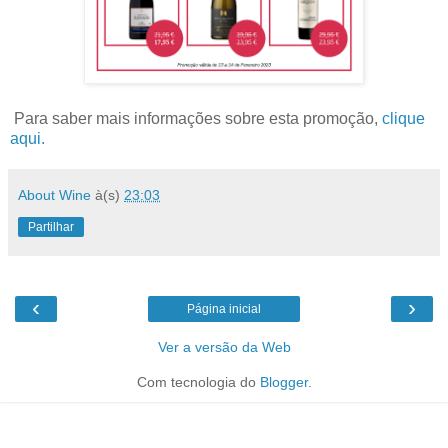
Para saber mais informações sobre esta promoção,
clique
aqui.
About Wine
à(s)
23:03
Partilhar
‹
›
Página inicial
Ver a versão da Web
Com tecnologia do
Blogger
.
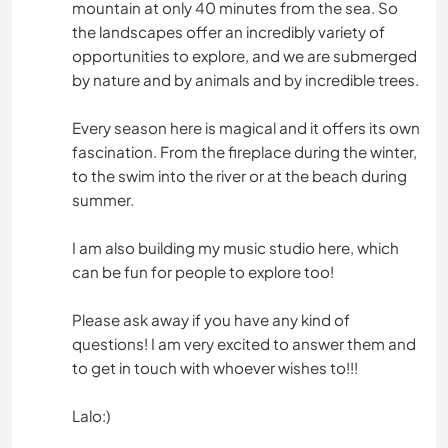
mountain at only 40 minutes from the sea. So
the landscapes offer an incredibly variety of
opportunities to explore, and we are submerged
by nature and by animals and by incredible trees.
Every season here is magical and it offers its own
fascination. From the fireplace during the winter,
to the swim into the river or at the beach during
summer.
I am also building my music studio here, which
can be fun for people to explore too!
Please ask away if you have any kind of
questions! I am very excited to answer them and
to get in touch with whoever wishes to!!!
Lalo:)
● ● ● ● ●
Copy word for word every line of the records from the line containing "mountain at only 40 minutes from the sea. So" through the end of the records, including both of these end points.

● Task answer:
mountain at only 40 minutes from the sea. So
the landscapes offer an incredibly variety of
opportunities to explore, and we are submerged
by nature and by animals and by incredible trees.
Every season here is magical and it offers its own
fascination. From the fireplace during the winter,
to the swim into the river or at the beach during
summer.
I am also building my music studio here, which
can be fun for people to explore too!
Please ask away if you have any kind of
questions! I am very excited to answer them and
to get in touch with whoever wishes to!!!
Lalo:)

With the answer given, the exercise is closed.